Highly Efficient CO2-Free Hydrogen Production: A Novel Ru/Al2O3 Catalyst for Ammonia Decomposition

In order to promote better environmental protection and enhance energy conversion efficiency, the on-site production of CO2-free hydrogen from ammonia has emerged as a viable solution for power generation and clean energy applications. Ammonia (NH3) has shown promise as a hydrogen carrier due to its ability to overcome challenges associated with hydrogen storage and transportation. However, the thermocatalytic ammonia decomposition reaction (ADR) requires catalysts with high activity and stability.

This study presents a synergistic strategy for the preparation of a highly dispersed Ru/Al2O3 catalyst using an atmosphere-induced method. The catalyst synthesis begins with the preparation of Ru/Al2O3-O in an oxidizing atmosphere, resulting in RuO2 particles larger than 10 nm. Upon reduction, the particle size of Ru increases to 17.5 nm. In contrast, the reducing atmosphere synthesis of Ru/Al2O3-R maintains highly dispersed Ru particles, with sizes less than 2 nm.

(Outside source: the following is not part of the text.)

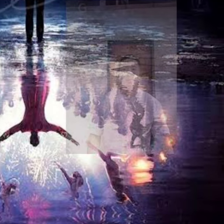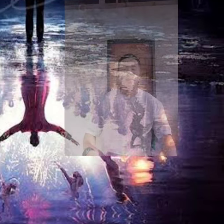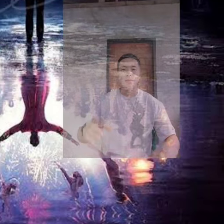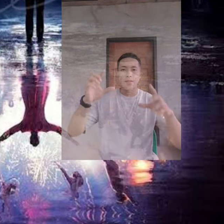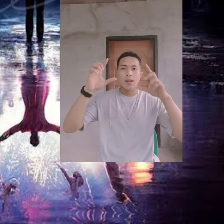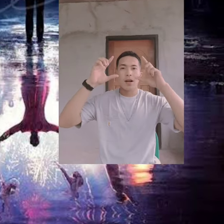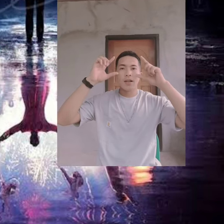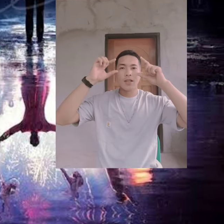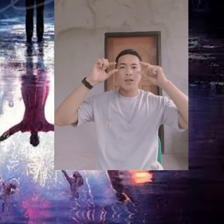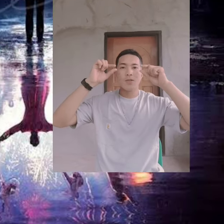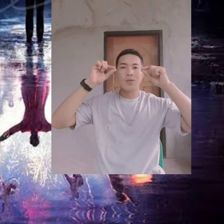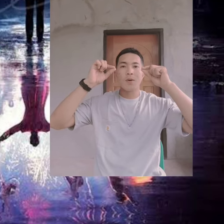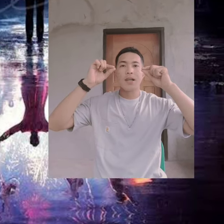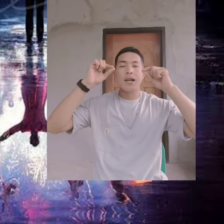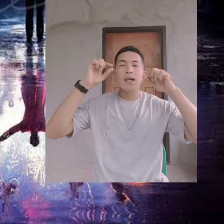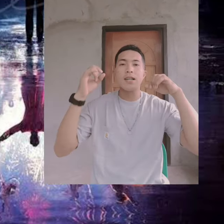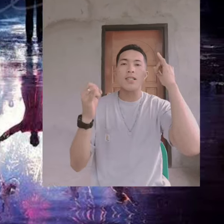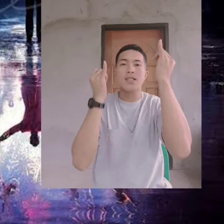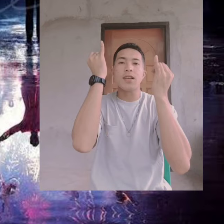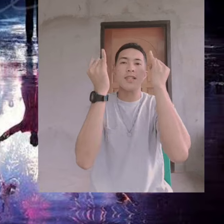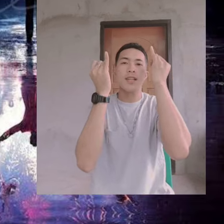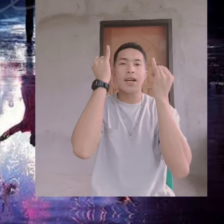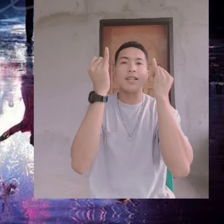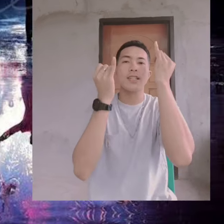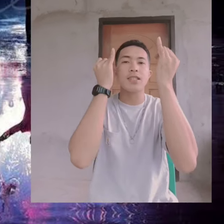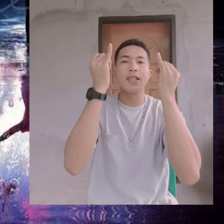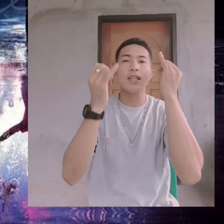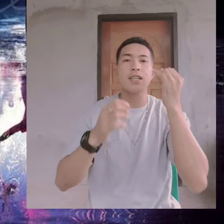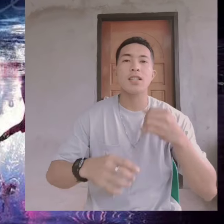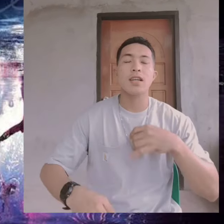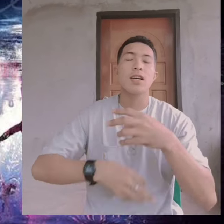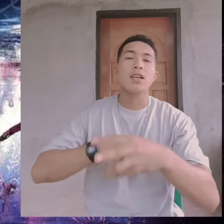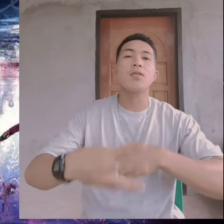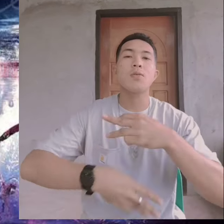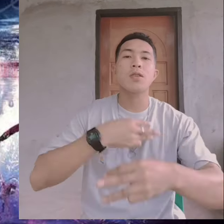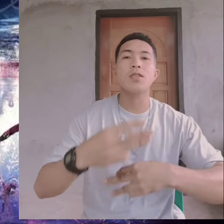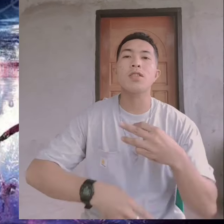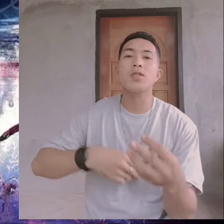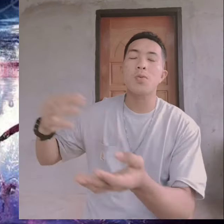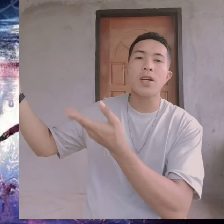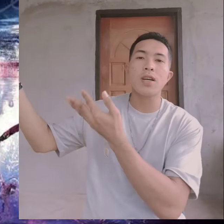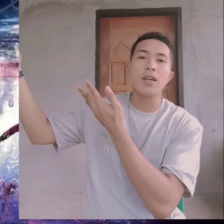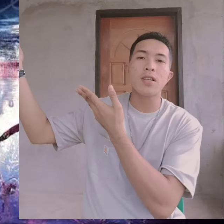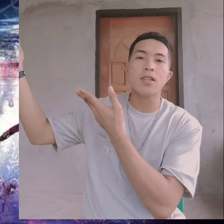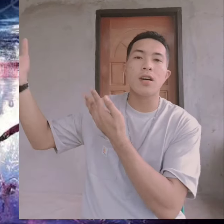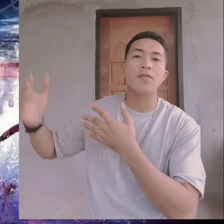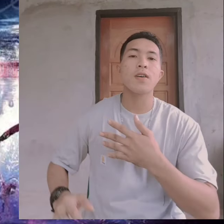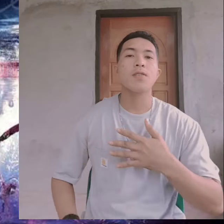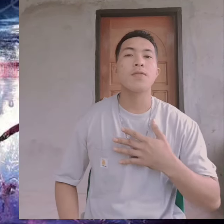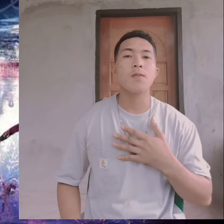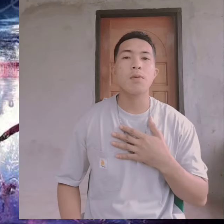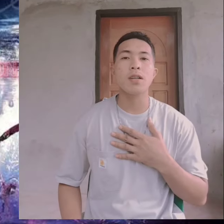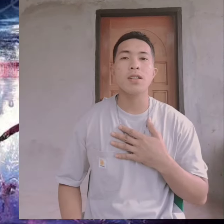I close my eyes and I can see a world that's waiting up for me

The resulting K-Ru/Al2O3-R catalyst exhibits an impressive NH3 conversion efficiency of 97% at 450 oC and gas hourly space velocities of 18,000 mL/gcat/h. The catalyst also demonstrates excellent stability, as it successfully operates in a fixed-bed reactor for 700 hours.

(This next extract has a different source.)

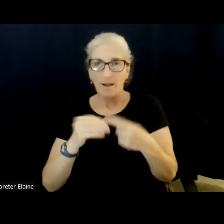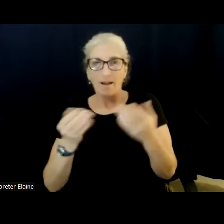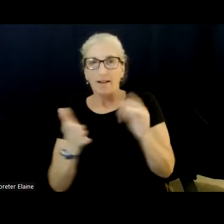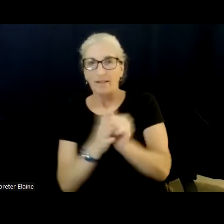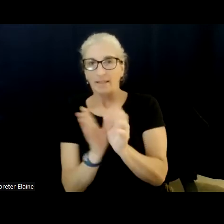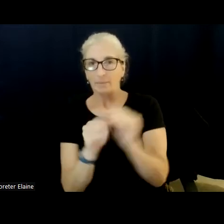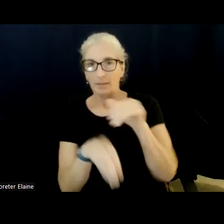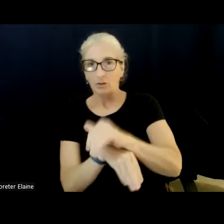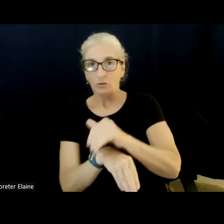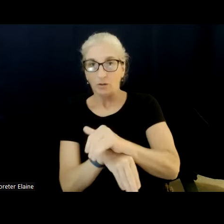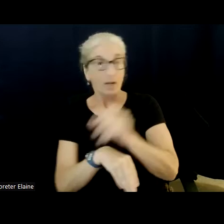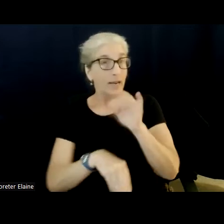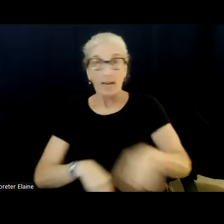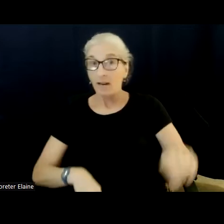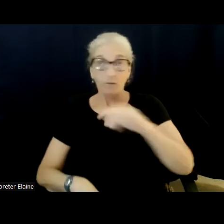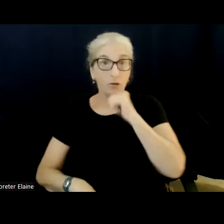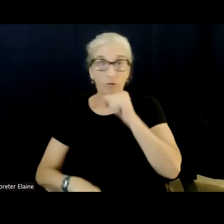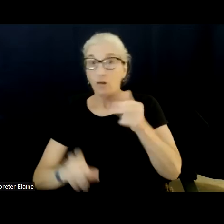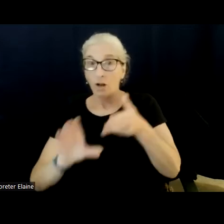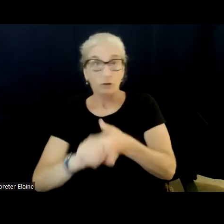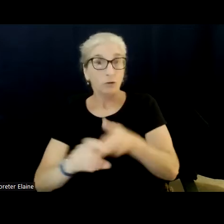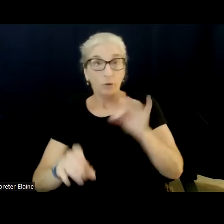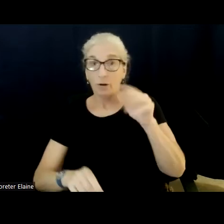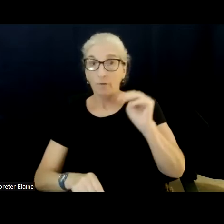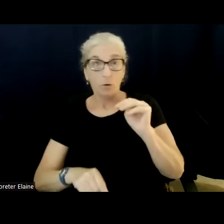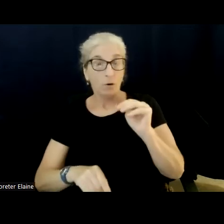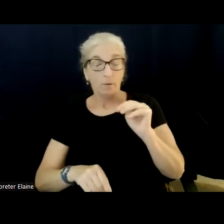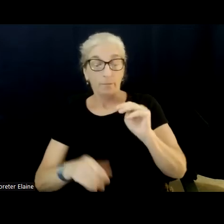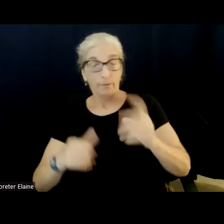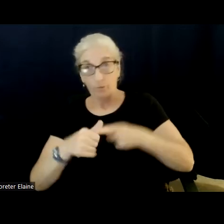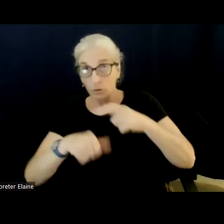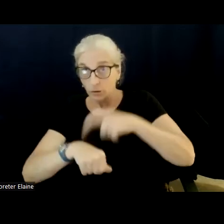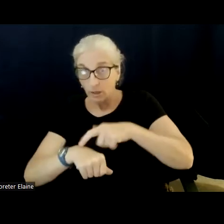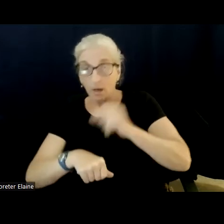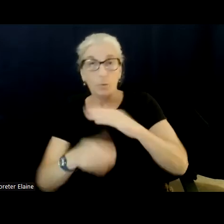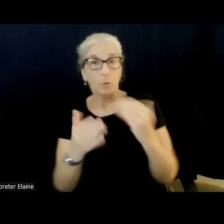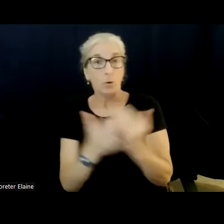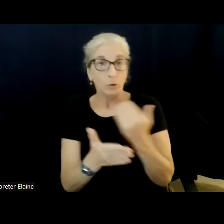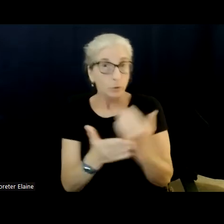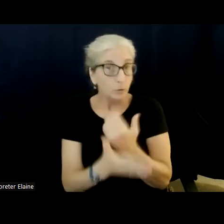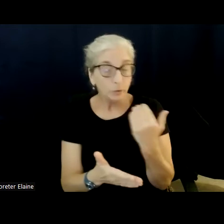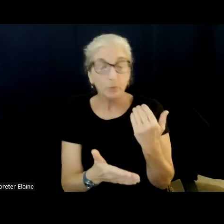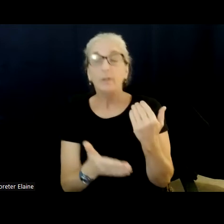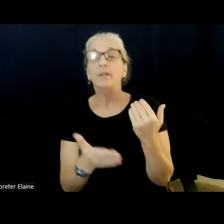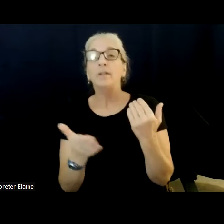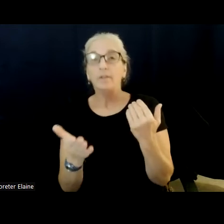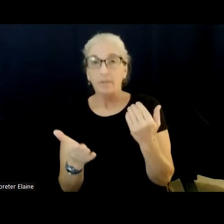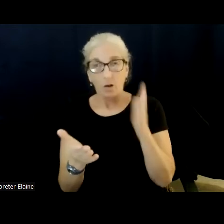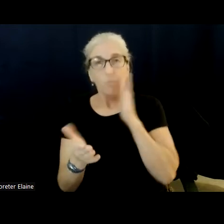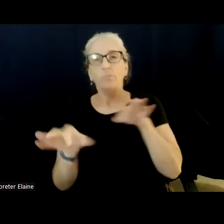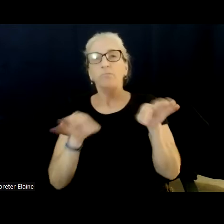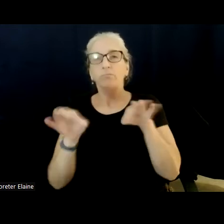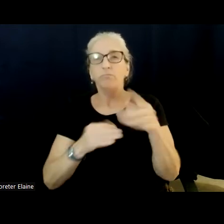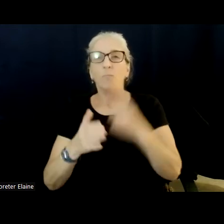forums in a while or who are new here. Let's give a quick reminder about how the structure goes. We'll give each candidate a chance to answer every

To gain a deeper understanding of the catalyst's characteristics, we employed various analytical techniques. These include high-resolution transmission electron microscopy, X-ray photoelectron spectroscopy, temperature-programmed reduction, and X-ray diffraction patterns to elucidate the morphology and electronic structure of the Ru metal.

Overall, this study presents a novel approach for the synthesis of a highly active and stable Ru/Al2O3 catalyst. The catalyst shows great potential for application in the thermocatalytic ammonia decomposition reaction, facilitating CO2-free hydrogen production and the adoption of clean energy technologies.